Location
- 14530 Washington Street Thornton, Colorado 80023 United States 39°57′33″N 104°58′37″W﻿ / ﻿39.95917°N 104.97694°W

Information
- Other name: Stargate Charter School
- School type: Public charter school
- Established: August 29, 1994; 31 years ago
- School district: Adams 12
- CEEB code: 061365
- NCES School ID: 080690000728
- Executive Director of Academics: Robin Greene
- Teaching staff: 80.63 (on an FTE basis)
- Grades: K–12
- Gender: Coeducational
- Enrollment: 1,572 (2023–24)
- Student to teacher ratio: 19.50
- Campus size: 43 acres (17 ha)
- Campus type: Rural, Fringe
- Colors: Purple and silver
- Athletics conference: Metropolitan
- Mascot: Eagle
- USNWR ranking: 104th
- Website: stargateschool.org

= Stargate School =

Charter school in Thornton, Colorado

Stargate School, also called Stargate Charter School, is a charter school for gifted and talented children in Thornton, Colorado, in the Adams 12 Five Star Schools District in Adams County, Colorado, in the United States. It was founded in 1994, and teaches children from kindergarten to 12th grade. The name Stargate combines "Star" from the name of the school district with the initial letters of "gifted and talented education".

==History ==
The school opened on August 29, 1994. It is the largest charter school in the state of Colorado; it is also the only one to require a test of intelligence for admission.

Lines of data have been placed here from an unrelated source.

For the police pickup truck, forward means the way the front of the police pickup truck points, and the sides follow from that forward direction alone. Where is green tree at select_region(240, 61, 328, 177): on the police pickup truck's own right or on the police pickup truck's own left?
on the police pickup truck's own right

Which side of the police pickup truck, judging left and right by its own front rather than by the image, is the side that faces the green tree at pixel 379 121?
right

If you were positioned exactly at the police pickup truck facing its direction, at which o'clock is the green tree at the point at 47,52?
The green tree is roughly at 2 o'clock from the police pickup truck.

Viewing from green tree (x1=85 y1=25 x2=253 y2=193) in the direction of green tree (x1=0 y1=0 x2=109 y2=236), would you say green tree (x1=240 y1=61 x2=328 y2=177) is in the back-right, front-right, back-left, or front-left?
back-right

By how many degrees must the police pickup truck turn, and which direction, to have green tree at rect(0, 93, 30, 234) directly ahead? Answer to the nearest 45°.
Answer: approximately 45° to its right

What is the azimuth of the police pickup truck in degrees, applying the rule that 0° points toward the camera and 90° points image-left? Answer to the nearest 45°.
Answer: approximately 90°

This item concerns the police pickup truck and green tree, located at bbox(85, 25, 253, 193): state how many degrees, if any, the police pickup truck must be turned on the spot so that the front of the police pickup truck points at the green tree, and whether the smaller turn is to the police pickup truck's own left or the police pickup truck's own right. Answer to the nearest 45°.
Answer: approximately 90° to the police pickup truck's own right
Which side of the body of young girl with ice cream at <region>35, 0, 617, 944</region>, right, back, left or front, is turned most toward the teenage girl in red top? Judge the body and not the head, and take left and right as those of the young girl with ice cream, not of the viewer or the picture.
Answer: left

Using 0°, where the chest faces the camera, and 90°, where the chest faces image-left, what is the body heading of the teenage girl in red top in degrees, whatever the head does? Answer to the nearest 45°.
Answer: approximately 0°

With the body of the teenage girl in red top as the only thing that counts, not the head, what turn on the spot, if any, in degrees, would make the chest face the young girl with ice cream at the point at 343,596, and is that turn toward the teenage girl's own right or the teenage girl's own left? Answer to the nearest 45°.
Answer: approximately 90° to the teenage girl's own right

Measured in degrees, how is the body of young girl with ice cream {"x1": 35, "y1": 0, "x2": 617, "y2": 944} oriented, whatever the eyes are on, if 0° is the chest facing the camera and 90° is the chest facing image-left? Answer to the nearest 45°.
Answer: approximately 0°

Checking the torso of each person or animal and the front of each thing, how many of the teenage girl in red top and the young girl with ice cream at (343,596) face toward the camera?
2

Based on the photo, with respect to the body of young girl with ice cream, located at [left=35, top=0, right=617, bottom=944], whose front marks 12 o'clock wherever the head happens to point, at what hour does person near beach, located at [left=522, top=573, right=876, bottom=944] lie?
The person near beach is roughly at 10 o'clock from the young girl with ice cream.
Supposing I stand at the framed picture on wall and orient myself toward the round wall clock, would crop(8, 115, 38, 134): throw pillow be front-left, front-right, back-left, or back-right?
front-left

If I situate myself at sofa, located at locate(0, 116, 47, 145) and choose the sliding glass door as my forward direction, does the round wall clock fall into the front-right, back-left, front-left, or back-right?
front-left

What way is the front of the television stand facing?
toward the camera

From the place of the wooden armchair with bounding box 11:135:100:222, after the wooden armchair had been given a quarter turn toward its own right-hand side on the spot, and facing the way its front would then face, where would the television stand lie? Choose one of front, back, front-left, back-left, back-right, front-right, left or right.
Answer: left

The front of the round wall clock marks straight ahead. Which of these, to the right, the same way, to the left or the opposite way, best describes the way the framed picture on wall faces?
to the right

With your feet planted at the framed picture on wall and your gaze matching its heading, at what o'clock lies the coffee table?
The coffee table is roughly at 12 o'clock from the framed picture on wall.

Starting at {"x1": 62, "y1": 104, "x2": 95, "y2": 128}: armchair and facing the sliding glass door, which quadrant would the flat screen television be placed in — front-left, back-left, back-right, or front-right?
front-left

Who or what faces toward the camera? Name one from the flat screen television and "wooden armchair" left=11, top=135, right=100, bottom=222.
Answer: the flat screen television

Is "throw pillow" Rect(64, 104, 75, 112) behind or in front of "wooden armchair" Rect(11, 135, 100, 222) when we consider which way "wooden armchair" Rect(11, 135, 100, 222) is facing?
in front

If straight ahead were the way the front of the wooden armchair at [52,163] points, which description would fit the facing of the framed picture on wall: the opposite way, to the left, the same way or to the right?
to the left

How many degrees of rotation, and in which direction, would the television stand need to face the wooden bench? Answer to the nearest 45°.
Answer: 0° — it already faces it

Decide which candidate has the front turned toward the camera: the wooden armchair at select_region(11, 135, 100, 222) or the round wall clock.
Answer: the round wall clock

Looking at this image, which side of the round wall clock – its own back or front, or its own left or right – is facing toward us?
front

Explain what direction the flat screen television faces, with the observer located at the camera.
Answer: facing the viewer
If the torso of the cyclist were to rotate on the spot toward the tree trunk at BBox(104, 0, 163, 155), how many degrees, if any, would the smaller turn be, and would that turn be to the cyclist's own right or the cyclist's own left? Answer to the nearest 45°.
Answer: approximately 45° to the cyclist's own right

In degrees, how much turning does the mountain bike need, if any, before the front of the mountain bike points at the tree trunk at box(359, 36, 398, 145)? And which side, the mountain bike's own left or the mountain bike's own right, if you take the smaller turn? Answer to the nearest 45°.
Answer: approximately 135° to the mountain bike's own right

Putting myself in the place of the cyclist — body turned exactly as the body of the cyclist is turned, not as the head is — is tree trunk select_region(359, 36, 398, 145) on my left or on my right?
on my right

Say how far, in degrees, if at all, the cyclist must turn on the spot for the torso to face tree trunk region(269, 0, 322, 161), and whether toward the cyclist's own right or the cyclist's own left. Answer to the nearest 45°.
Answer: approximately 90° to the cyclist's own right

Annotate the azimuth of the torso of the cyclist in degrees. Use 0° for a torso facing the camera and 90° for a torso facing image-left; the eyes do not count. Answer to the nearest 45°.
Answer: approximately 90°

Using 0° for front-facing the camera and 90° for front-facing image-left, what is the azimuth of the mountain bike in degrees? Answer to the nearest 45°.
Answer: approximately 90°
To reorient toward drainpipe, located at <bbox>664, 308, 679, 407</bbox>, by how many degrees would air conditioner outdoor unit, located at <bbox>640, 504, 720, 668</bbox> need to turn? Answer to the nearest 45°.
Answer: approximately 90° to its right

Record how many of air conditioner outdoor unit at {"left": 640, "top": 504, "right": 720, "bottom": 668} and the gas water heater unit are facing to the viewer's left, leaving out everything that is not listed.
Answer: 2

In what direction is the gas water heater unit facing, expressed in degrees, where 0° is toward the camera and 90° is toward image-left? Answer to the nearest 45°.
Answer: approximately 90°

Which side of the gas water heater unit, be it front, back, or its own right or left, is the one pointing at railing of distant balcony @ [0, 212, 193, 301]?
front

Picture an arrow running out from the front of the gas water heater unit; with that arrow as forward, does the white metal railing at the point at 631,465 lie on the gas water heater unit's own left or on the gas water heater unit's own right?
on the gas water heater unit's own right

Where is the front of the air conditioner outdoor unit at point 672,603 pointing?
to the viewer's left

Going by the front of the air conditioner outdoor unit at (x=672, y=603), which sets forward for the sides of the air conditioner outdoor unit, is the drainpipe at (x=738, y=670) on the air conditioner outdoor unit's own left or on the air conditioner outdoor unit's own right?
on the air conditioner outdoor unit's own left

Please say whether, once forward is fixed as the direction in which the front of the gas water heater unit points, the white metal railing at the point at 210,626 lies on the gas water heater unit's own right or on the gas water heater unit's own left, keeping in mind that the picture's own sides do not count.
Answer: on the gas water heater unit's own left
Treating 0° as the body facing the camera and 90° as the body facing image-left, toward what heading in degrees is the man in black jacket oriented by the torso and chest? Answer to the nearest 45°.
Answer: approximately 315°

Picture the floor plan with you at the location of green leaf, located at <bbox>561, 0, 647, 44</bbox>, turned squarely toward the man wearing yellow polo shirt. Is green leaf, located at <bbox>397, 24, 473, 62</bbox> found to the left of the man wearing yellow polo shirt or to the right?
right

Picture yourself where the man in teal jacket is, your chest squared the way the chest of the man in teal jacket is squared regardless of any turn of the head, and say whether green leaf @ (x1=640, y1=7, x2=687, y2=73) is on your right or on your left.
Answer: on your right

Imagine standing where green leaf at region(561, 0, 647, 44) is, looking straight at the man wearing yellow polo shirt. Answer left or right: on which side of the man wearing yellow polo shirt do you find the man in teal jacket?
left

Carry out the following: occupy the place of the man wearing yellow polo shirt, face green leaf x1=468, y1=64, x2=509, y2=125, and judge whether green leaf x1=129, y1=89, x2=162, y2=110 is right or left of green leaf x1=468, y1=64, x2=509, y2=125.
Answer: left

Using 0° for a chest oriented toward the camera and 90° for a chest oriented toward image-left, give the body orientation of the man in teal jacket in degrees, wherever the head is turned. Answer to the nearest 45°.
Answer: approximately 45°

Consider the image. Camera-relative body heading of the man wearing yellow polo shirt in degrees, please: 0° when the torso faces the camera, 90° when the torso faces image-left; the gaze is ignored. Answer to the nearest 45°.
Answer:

In November 2014, Standard and Poor's changed its rating of Stargate School's bond debt from "stable" to "negative", citing the school's "weak operations" and "insufficient annual debt service coverage" as reasons; however it maintained unchanged at BBB its issuer credit rating for the bonds.

A new school building and new campus of 43 acre were opened in 2016. Since then, the school has received at least 8 civil rights complaints.

There have also been charges of sexual harassment by a teacher and two other cases resulting in federal monitoring.

== Activities ==
Students participate in the Adroit Program, which is "designed to support the academic, social, emotional, creative and post-secondary needs of gifted students."

==Demographics==
In the 2018–2019 school year, the school had 1,393 students, of which 62.5% were white, 19.7% Asian, 10.4% Hispanic or Latino, 0.6% black or African-American, 0.4% American Indian or Alaska Native, and 6.5% two or more races. 63.8% are classified as gifted.